Entscheidend sei jedoch die Frage gewesen, ob der Angeklagte als Aufsichtsratsvorsitzender rechtzeitig Kenntnis von der kritischen Entwicklung hatte. Dies ließ sich laut Gericht nicht mit der erforderlichen Sicherheit nachweisen. Eine Beteiligung oder Kenntnis sei zwar möglich, aber nicht sicher belegbar. Damit sei der Tatbestand der unrichtigen Darstellung nicht erfüllt – der Richter sprach den Angeklagten frei.

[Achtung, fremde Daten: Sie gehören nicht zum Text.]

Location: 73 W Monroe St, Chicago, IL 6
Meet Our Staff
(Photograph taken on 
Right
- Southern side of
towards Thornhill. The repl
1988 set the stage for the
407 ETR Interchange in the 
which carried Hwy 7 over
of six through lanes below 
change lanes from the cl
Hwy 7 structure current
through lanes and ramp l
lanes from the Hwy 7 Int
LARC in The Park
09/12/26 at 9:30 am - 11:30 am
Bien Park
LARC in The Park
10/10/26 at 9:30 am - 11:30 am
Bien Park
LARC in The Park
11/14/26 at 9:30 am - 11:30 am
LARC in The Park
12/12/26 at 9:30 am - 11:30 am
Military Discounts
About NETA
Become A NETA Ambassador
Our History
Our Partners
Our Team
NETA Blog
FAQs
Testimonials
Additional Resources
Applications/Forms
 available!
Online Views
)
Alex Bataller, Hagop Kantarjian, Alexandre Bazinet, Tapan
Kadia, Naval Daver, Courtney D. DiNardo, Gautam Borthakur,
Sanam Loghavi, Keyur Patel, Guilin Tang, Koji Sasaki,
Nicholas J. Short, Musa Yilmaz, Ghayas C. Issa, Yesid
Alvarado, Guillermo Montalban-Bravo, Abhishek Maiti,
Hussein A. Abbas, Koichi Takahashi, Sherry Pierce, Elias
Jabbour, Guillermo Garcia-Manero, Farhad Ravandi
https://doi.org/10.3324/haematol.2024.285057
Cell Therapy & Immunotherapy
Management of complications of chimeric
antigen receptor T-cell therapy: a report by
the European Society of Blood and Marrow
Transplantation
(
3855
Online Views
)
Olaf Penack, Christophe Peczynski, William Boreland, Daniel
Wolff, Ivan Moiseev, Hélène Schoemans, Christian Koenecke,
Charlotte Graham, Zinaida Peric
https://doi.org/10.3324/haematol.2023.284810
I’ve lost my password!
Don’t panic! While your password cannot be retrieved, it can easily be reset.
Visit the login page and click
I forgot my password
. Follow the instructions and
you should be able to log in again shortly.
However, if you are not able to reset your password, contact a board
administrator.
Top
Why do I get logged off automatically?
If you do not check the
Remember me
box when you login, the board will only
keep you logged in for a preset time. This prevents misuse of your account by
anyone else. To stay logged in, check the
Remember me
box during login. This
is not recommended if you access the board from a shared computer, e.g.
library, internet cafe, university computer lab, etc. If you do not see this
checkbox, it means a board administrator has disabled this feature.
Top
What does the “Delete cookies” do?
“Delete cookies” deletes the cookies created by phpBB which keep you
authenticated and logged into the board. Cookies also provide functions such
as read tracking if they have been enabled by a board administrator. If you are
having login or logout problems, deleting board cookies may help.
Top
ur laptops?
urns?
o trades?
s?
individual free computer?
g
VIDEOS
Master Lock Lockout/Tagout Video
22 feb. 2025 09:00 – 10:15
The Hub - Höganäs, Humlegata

Das Urteil ist noch nicht rechtskräftig. Wie die Staatsanwaltschaft Ellwangen mitteilt, hat sie das Rechtsmittel der Berufung gegen das Urteil eingelegt.
Was ist eine unrichtige Darstellung?
Mitglieder des vertretungsberechtigten Organs oder des Aufsichtsrats einer Kapitalgesellschaft machen sich laut Gesetzestext strafbar, wenn sie die Verhältnisse der Gesellschaft in der Eröffnungsbilanz, im Jahresabschluss oder im Lagebericht unrichtig wiedergeben oder verschleiern. Der Strafrahmen umfasst eine Freiheitsstrafe von bis zu drei Jahren oder eine Geldstrafe.